6 de setembro de 2016

Pokémon Go até aonde?, por Rucelmar Reis

Como um jogo de apelo infantil virou febre global e está provocando uma transformação social na forma de interação de marcas, produtos e serviços

As cidades estão sendo invadidas por seres estranhos que perambulam pelas ruas, vivendo em uma realidade paralela. Em um parque, um grupo de “zumbis” hipnotizados por seus próprios celulares passam pelas pessoas sem notar a presença de ninguém. Todos determinados a capturar animais de outro mundo.

O que parece um roteiro hollywoodiano está acontecendo agora em muitos países onde o jogo Pokémon Go foi lançado. Mais de 100 milhões de pessoas no mundo já baixaram o aplicativo. Uma febre. Os milhares caçadores de Pokémons digladiam-se em locais públicos para capturar esses pequenos seres virtuais. Como pode um jogo com personagens infantis se transformar nessa loucura mundial?

Sabemos que o trade do entretenimento se vale de uma fórmula simples: a fantasia. Algo que nos tira do dia a dia e nos transporta para outra realidade. E cada vez mais a tecnologia está nos transportando para outra realidade, seja virtual ou modificada, a que chamamos de Realidade Aumentada. A aplicabilidade disso é imensa e, com certeza, vai mudar a sua vida.

Então, essa comoção mundial no lançamento do jogo Pokémon Go é por causa dessa tecnologia? Não. Não é só isso. Em qualquer jogo em rede, todos querem ter o reconhecimento coletivo e estar entre os melhores. Com o Pokémon Go não é diferente.

Agora imagine poder fazer isso em um cenário real, vitaminado com novos componentes virtuais divertidos. É uma mistura de realidade e fantasia, tudo ao mesmo tempo. O tabuleiro do jogo pode acontecer em qualquer lugar: na rua, no escritório, em um estádio de futebol… Para jogar, basta um telefone celular. É o fim da imagem do jogador solitário, preso entre quatro paredes, ou de cenas de filmes futuristas mostrando que seremos cérebros enormes em corpos atrofiados. Esqueça isso! As pessoas estão é nas ruas, interagindo neste novo mundo.

A popularização tão rápida do jogo gerou curiosidade e bastante exposição na mídia e nas redes sociais. Vemos todo dia casos de pessoas criativas utilizando artifícios divertidos para ter um melhor rendimento no jogo, usando drones ou até animais de estimação para os ajudar. Também temos notícia de pessoas se machucando ou se expondo ao perigo por estarem imersas e distraídas com o jogo.

Essa reação das pessoas mostra como vamos interagir com o mundo e como será o próximo passo da socialização. Estamos vendo o início de uma sociedade diferente, com o virtual e a realidade andando cada vez mais juntos. Se antes sabíamos diferenciar o digital e o analógico, e hoje isso já não faz mais sentido, em um futuro próximo podemos apostar que não saberemos diferenciar o virtual da realidade.

Não se trata apenas de um novo jogo, mas de como nos relacionaremos a partir de agora. O Facebook já anunciou um grande investimento na Realidade Aumentada, e quem já viu esse novo ambiente garante que vamos mudar totalmente a interação nas redes sociais. Seria o mundo real vivido na irrealidade da virtualidade ou seria a virtualidade sendo vivida no mundo real? Pouco importa. A realidade como a conhecemos hoje nunca mais será a mesma.

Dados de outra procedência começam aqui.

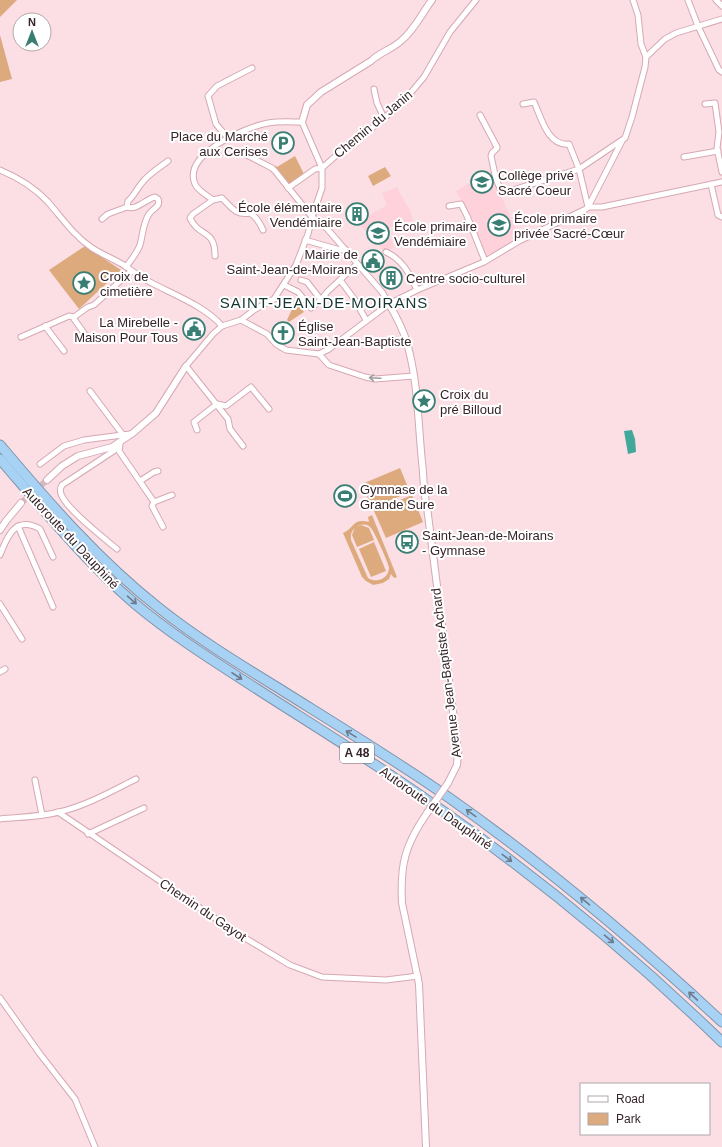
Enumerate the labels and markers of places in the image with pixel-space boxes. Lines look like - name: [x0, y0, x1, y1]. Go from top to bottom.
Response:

Mesmo aqueles que já tomaram a iniciativa de estudar e antecipar comportamentos, criaram seus laboratórios de inovação e desenvolveram novas tecnologias de consumo já perceberam que ainda é muito cedo para conhecer o impacto final dessa socialização tecnológica que está acontecendo. Mas não será pouca coisa. Imagine o poder que alguém terá ao dominar a técnica de transformar nossa própria realidade.

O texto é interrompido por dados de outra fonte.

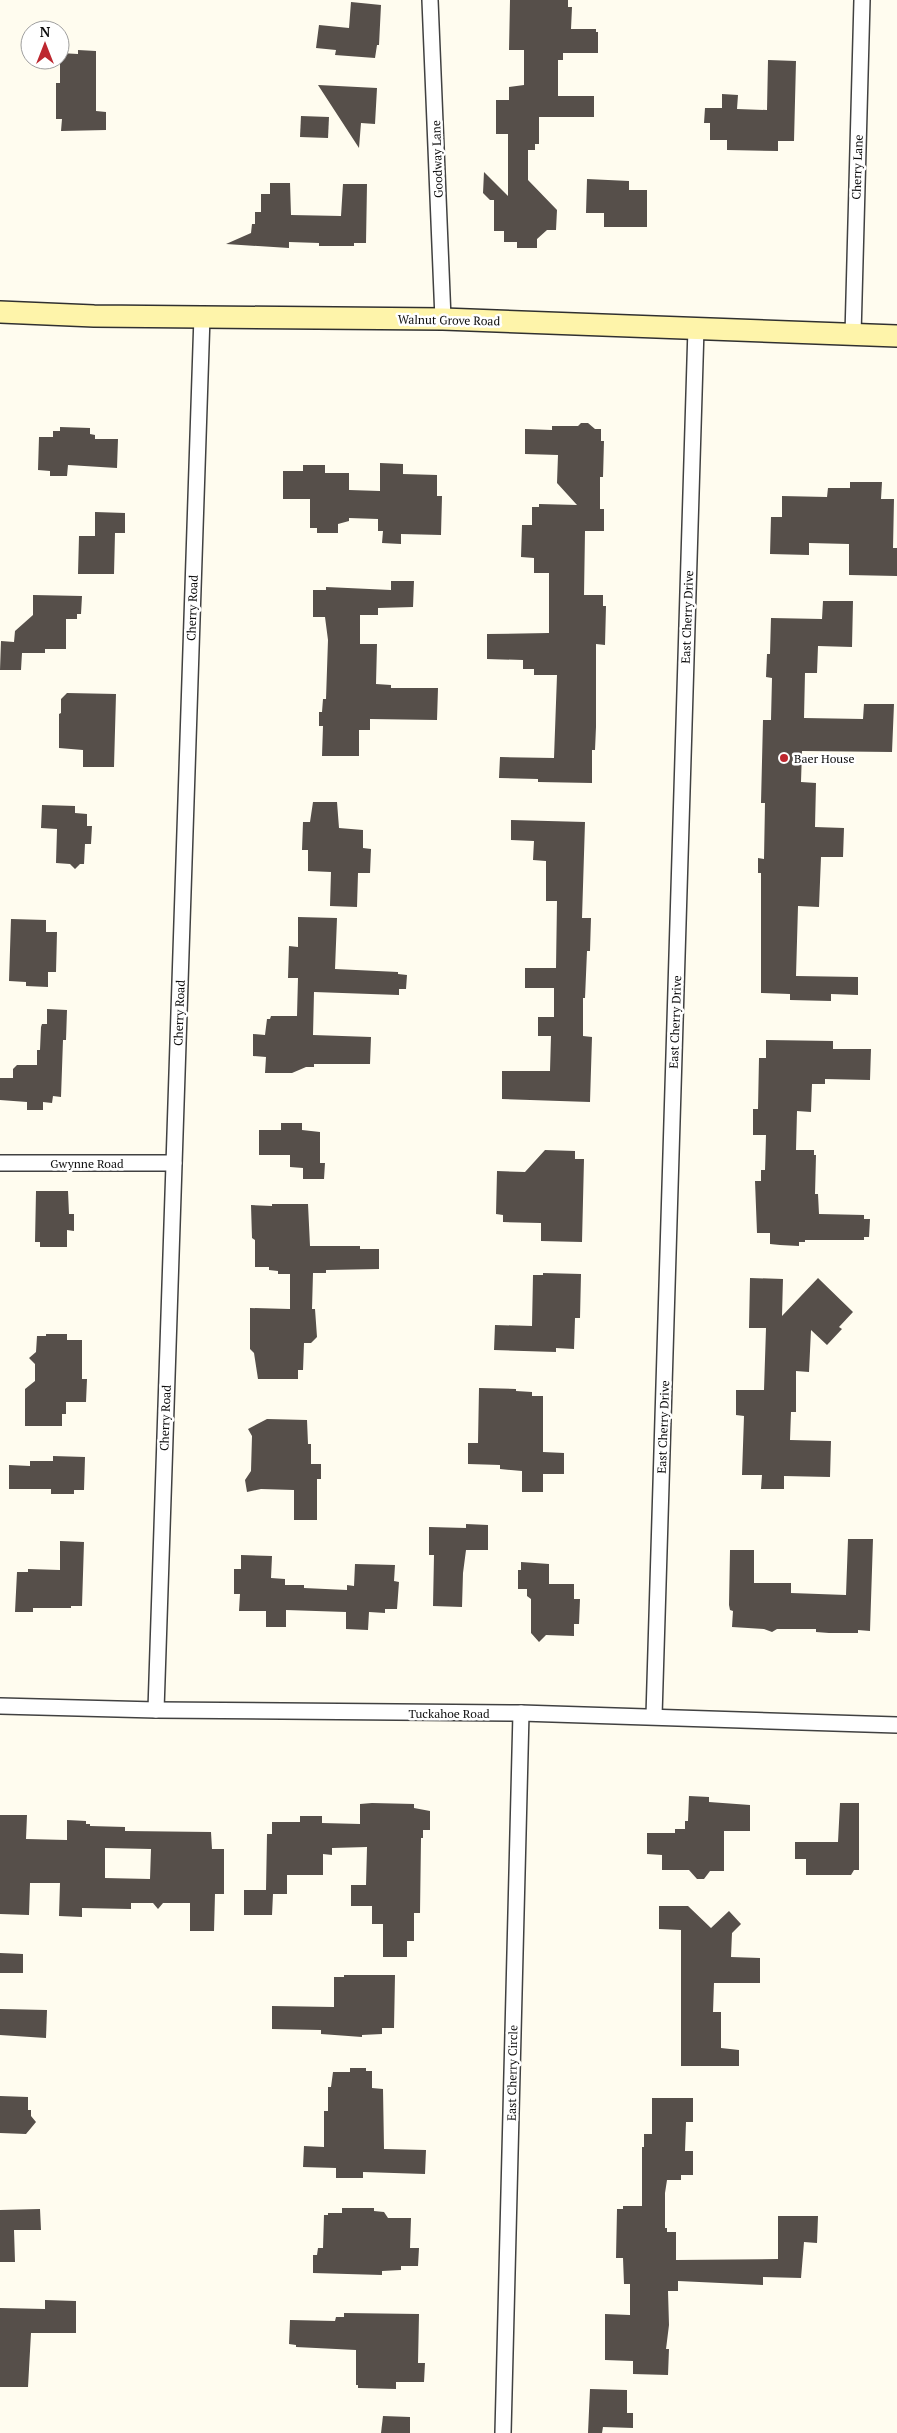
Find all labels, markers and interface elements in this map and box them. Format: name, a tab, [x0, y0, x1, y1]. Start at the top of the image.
north arrow	[20, 20, 70, 70]
text: N	[40, 22, 51, 41]
street label: Goodway Lane	[428, 120, 446, 198]
street label: Cherry Lane	[848, 134, 866, 200]
street label: Walnut Grove Road	[398, 312, 501, 328]
street label: East Cherry Drive	[678, 570, 696, 664]
street label: Cherry Road	[183, 574, 201, 641]
place label: Baer House	[794, 751, 855, 766]
marker: Baer House	[778, 752, 790, 764]
street label: East Cherry Drive	[666, 975, 684, 1069]
street label: Cherry Road	[170, 979, 188, 1046]
street label: Gwynne Road	[50, 1156, 124, 1171]
street label: East Cherry Drive	[654, 1380, 672, 1474]
street label: Cherry Road	[156, 1384, 174, 1451]
street label: Tuckahoe Road	[408, 1706, 490, 1721]
street label: East Cherry Circle	[504, 2025, 520, 2121]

O marketing também será bastante afetado com esse novo comportamento. Mudará a forma como compramos as coisas, como escolhemos produtos e até como utilizamos os produtos na nossa casa. Sairá na frente quem for capaz de entender que suas estratégias, produtos, serviços e a forma de se relacionar com os consumidores não precisam mais ser apenas compostos de elementos reais. Você imaginaria locais de votação como existem nos Estados Unidos, onde o voto não é obrigatório, usando Pokémons para atrair eleitores? E que tal a criação de um serviço moto-Pokémon lançado no Brasil para caçadores dos bichinhos? Neste cenário, Pokémon Go é apenas um aperitivo, mas um laboratório sem fim para testar o que virá por aí em termos de comportamento social.

 

*Rucelmar Reis, COO da Mirum Agency e diretor da ADVB-PR.